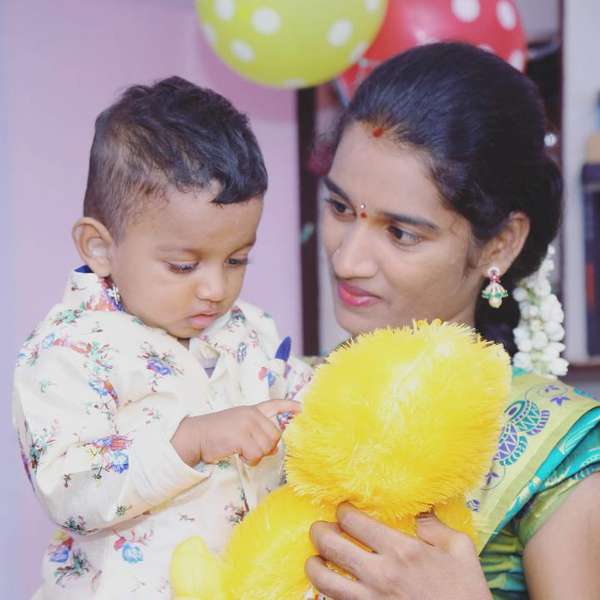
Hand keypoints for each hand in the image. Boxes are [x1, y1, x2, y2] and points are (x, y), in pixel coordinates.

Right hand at [171, 399, 300, 466]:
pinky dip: (249, 460)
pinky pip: (256, 454)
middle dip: (266, 447)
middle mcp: (252, 414)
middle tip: (249, 450)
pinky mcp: (241, 436)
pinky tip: (238, 454)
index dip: (289, 406)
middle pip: (275, 435)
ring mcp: (247, 424)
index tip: (303, 408)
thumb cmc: (216, 434)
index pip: (274, 404)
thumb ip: (256, 432)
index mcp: (251, 410)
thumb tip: (273, 448)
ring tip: (241, 451)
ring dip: (256, 455)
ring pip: (267, 447)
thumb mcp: (238, 426)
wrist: (195, 435)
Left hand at [305, 504, 490, 599]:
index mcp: (401, 550)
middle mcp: (380, 574)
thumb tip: (419, 511)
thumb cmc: (466, 593)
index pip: (354, 521)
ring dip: (314, 564)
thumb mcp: (461, 551)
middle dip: (319, 532)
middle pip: (331, 545)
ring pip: (324, 579)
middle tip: (320, 528)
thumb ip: (436, 526)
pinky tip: (328, 586)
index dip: (343, 510)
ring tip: (315, 558)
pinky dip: (326, 593)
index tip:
::::::::
_Your goal_
An exact copy of the lines from the one with "ring mcp: (247, 424)" through the last line of the listing is the whole answer.

_Output of the task_
ring mcp: (247, 424)
index tip: (303, 408)
thumb cmc: (216, 434)
index pip: (274, 404)
thumb ip: (256, 432)
index mcp: (251, 410)
thumb tip: (273, 448)
ring tip: (241, 451)
ring dip: (256, 455)
ring pip: (267, 447)
thumb mcp: (238, 426)
wrist: (195, 435)
Left hand at [305, 504, 490, 599]:
index mcp: (401, 550)
middle mcp: (380, 574)
thumb tip: (419, 511)
thumb cmc: (466, 593)
index pip: (354, 521)
ring dip: (314, 564)
thumb mcp: (461, 551)
middle dip: (319, 532)
middle pip: (331, 545)
ring pip: (324, 579)
middle tip: (320, 528)
thumb ip: (436, 526)
pinky tip: (328, 586)
index dip: (343, 510)
ring tip: (315, 558)
pinky dip: (326, 593)
index tip:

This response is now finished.